The Celts were people who spoke Celtic languages and had cultural similarites. They settled large parts of Europe, particularly on the British Isles, Gaul and Hispania, but were found as far as Galatia on the Anatolian peninsula.

As Rome expanded many Celts became increasingly Romanized and vice versa Rome was influenced by the Celts. There was also considerable cultural influence exerted by Gaul on Rome, particularly in military matters and horsemanship, as the Gauls often served in the Roman cavalry. The Romans adopted the Celtic cavalry sword, the spatha, and Epona, the Celtic horse goddess. The Roman occupation of Gaul, and to a lesser extent of Britain, led to Roman-Celtic syncretism. In the case of the continental Celts, this eventually resulted in a language shift to Vulgar Latin, while the Celts on the British Isles retained their language.


Celtic societies were divided into three groups: a warrior aristocracy, an intellectual class including professions such as druids, and everyone else.

Patterns of settlement varied from decentralised to urban. Settlement patterns ranged from small hillforts and duns, to large oppida and towns.

Celtic Women

Celtic women had a considerable amount of freedom, more than their comptemporary Romans and Greeks. A woman had the right to divorce her husband and gain his property if he was unable to perform his marital duties due to for example impotence, or preference for other women. Some women were even part of the Warrior class, particularly among the Celts on the British Isles.

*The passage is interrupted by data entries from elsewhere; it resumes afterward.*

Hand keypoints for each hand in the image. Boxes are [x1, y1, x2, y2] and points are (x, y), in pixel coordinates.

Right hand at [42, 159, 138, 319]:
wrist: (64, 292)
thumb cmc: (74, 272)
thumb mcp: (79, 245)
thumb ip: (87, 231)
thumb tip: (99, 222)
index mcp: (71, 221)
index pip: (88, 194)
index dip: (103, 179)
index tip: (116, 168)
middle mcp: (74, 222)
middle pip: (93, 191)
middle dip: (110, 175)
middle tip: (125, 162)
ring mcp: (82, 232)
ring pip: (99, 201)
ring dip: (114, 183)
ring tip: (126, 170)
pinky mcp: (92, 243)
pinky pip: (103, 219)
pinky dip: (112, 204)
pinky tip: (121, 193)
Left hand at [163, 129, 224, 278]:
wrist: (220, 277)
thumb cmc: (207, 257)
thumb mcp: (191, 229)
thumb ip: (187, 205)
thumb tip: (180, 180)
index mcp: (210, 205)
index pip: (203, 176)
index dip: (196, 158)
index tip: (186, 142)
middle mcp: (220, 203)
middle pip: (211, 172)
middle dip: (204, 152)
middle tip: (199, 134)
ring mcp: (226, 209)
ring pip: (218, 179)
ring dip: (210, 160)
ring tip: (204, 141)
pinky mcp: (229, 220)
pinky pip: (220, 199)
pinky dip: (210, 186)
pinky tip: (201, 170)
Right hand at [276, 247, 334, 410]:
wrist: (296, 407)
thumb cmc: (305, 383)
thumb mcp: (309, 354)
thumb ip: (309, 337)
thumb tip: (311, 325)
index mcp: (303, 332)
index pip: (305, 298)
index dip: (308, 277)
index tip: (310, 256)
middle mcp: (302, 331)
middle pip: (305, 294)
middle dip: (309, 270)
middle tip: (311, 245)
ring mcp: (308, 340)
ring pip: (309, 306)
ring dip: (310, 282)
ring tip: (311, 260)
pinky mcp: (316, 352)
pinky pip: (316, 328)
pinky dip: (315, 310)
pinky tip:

Slavery was practised by the Celts and was similar to the ways practiced in Rome and Greece. Slaves were acquired from war, raids, and penal and debt servitude. Slavery was hereditary, though manumission was possible.


The Celts did have a monetary system, though it was quite complex, and included bronze items, which were often in the shape of axeheads, rings, or bells.


During the later Iron Age the Gauls generally wore long-sleeved shirts or tunics and long trousers called braccae by the Romans.

Clothes were made of wool or linen, with some silk being used by the rich. Cloaks were worn in the winter. Brooches and armlets were used, but the most famous item of jewellery was the torc, a neck collar of metal, sometimes gold.

Celtic Warfare

Tribal warfare was a regular feature of Celtic societies. Tribes tribes used warfare to exert political control and harass rivals, for economic advantage, and in some instances to conquer territory.

The principal Celtic weapon was a long bladed sword or spatha which was used for hacking edgewise rather than stabbing.

Some Celts fought naked and these fanatical warriors worked themselves into a frenzy.

Celts had a reputation as head hunters. The head of a defeated rival was a mark of status.

Celtic Religion

The Celts practised a polytheistic religion and had many gods. Rites and sacrifices were carried out by priests known as druids. Celtic shrines were situated in remote areas such as hilltops, groves, and lakes.